- RECORDS TO PROCESS:
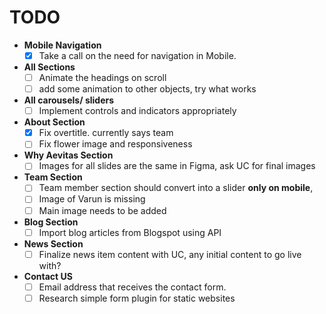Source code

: # TODO

- **Mobile Navigation**
   - [x] Take a call on the need for navigation in Mobile.
 - **All Sections**
   - [ ] Animate the headings on scroll
   - [ ] add some animation to other objects, try what works
 - **All carousels/ sliders**
   - [ ] Implement controls and indicators appropriately
- **About Section**
   - [x] Fix overtitle. currently says team
   - [ ] Fix flower image and responsiveness
 - **Why Aevitas Section**
   - [ ] Images for all slides are the same in Figma, ask UC for final images
 - **Team Section**
   - [ ] Team member section should convert into a slider **only on mobile**, 
   - [ ] Image of Varun is missing
   - [ ] Main image needs to be added
- **Blog Section**
   - [ ] Import blog articles from Blogspot using API
 - **News Section**
   - [ ] Finalize news item content with UC, any initial content to go live with?
 - **Contact US**
   - [ ] Email address that receives the contact form.
   - [ ] Research simple form plugin for static websites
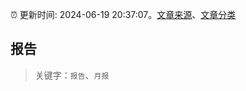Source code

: :alarm_clock: 更新时间: 2024-06-19 20:37:07。[文章来源](/README.md)、[文章分类](/TAGS.md)

## 报告


> 关键字：`报告`、`月报`




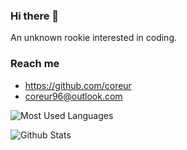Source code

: ### Hi there 👋

<!--
**coreur/coreur** is a ✨ _special_ ✨ repository because its `README.md` (this file) appears on your GitHub profile.

Here are some ideas to get you started:

- 🔭 I’m currently working on ...
- 🌱 I’m currently learning ...
- 👯 I’m looking to collaborate on ...
- 🤔 I’m looking for help with ...
- 💬 Ask me about ...
- 📫 How to reach me: ...
- 😄 Pronouns: ...
- ⚡ Fun fact: ...
-->

An unknown rookie interested in coding.

### Reach me

- <https://github.com/coreur>
- <coreur96@outlook.com>

![Most Used Languages](https://github-readme-stats.vercel.app/api/top-langs/?username=WeihanLi&theme=dark&layout=compact)

![Github Stats](https://github-readme-stats.vercel.app/api?username=coreur&show_icons=true&theme=dark&count_private=true)

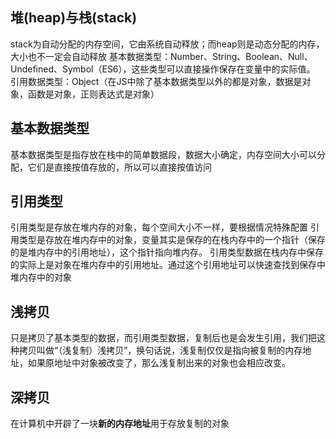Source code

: ## 堆(heap)与栈(stack)
stack为自动分配的内存空间，它由系统自动释放；而heap则是动态分配的内存，大小也不一定会自动释放
基本数据类型：Number、String、Boolean、Null、 Undefined、Symbol（ES6），这些类型可以直接操作保存在变量中的实际值。
引用数据类型：Object（在JS中除了基本数据类型以外的都是对象，数据是对象，函数是对象，正则表达式是对象）
## 基本数据类型
基本数据类型是指存放在栈中的简单数据段，数据大小确定，内存空间大小可以分配，它们是直接按值存放的，所以可以直接按值访问
## 引用类型
引用类型是存放在堆内存的对象，每个空间大小不一样，要根据情况特殊配置
引用类型是存放在堆内存中的对象，变量其实是保存的在栈内存中的一个指针（保存的是堆内存中的引用地址），这个指针指向堆内存。
引用类型数据在栈内存中保存的实际上是对象在堆内存中的引用地址。通过这个引用地址可以快速查找到保存中堆内存中的对象

## 浅拷贝

只是拷贝了基本类型的数据，而引用类型数据，复制后也是会发生引用，我们把这种拷贝叫做“（浅复制）浅拷贝”，换句话说，浅复制仅仅是指向被复制的内存地址，如果原地址中对象被改变了，那么浅复制出来的对象也会相应改变。

## 深拷贝

在计算机中开辟了一块**新的内存地址**用于存放复制的对象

- WHAT YOU ARE ASKED TO DO: Please change every "Fix" in the records above to "Repair", keeping everything else the same, and give back the records without the pictures.

- EXPECTED OUTPUT:
Source code

: # TODO

- **Mobile Navigation**
   - [x] Take a call on the need for navigation in Mobile.
 - **All Sections**
   - [ ] Animate the headings on scroll
   - [ ] add some animation to other objects, try what works
 - **All carousels/ sliders**
   - [ ] Implement controls and indicators appropriately
- **About Section**
   - [x] Repair overtitle. currently says team
   - [ ] Repair flower image and responsiveness
 - **Why Aevitas Section**
   - [ ] Images for all slides are the same in Figma, ask UC for final images
 - **Team Section**
   - [ ] Team member section should convert into a slider **only on mobile**, 
   - [ ] Image of Varun is missing
   - [ ] Main image needs to be added
- **Blog Section**
   - [ ] Import blog articles from Blogspot using API
 - **News Section**
   - [ ] Finalize news item content with UC, any initial content to go live with?
 - **Contact US**
   - [ ] Email address that receives the contact form.
   - [ ] Research simple form plugin for static websites
Source code

: :alarm_clock: 更新时间: 2024-06-19 20:37:07。[文章来源](/README.md)、[文章分类](/TAGS.md)

## 报告


> 关键字：`报告`、`月报`




Source code

: ### Hi there 👋

<!--
**coreur/coreur** is a ✨ _special_ ✨ repository because its `README.md` (this file) appears on your GitHub profile.

Here are some ideas to get you started:

- 🔭 I’m currently working on ...
- 🌱 I’m currently learning ...
- 👯 I’m looking to collaborate on ...
- 🤔 I’m looking for help with ...
- 💬 Ask me about ...
- 📫 How to reach me: ...
- 😄 Pronouns: ...
- ⚡ Fun fact: ...
-->

An unknown rookie interested in coding.

### Reach me

- <https://github.com/coreur>
- <coreur96@outlook.com>

![Most Used Languages](https://github-readme-stats.vercel.app/api/top-langs/?username=WeihanLi&theme=dark&layout=compact)

![Github Stats](https://github-readme-stats.vercel.app/api?username=coreur&show_icons=true&theme=dark&count_private=true)

Source code

: ## 堆(heap)与栈(stack)
stack为自动分配的内存空间，它由系统自动释放；而heap则是动态分配的内存，大小也不一定会自动释放
基本数据类型：Number、String、Boolean、Null、 Undefined、Symbol（ES6），这些类型可以直接操作保存在变量中的实际值。
引用数据类型：Object（在JS中除了基本数据类型以外的都是对象，数据是对象，函数是对象，正则表达式是对象）
## 基本数据类型
基本数据类型是指存放在栈中的简单数据段，数据大小确定，内存空间大小可以分配，它们是直接按值存放的，所以可以直接按值访问
## 引用类型
引用类型是存放在堆内存的对象，每个空间大小不一样，要根据情况特殊配置
引用类型是存放在堆内存中的对象，变量其实是保存的在栈内存中的一个指针（保存的是堆内存中的引用地址），这个指针指向堆内存。
引用类型数据在栈内存中保存的实际上是对象在堆内存中的引用地址。通过这个引用地址可以快速查找到保存中堆内存中的对象

## 浅拷贝

只是拷贝了基本类型的数据，而引用类型数据，复制后也是会发生引用，我们把这种拷贝叫做“（浅复制）浅拷贝”，换句话说，浅复制仅仅是指向被复制的内存地址，如果原地址中对象被改变了，那么浅复制出来的对象也会相应改变。

## 深拷贝

在计算机中开辟了一块**新的内存地址**用于存放复制的对象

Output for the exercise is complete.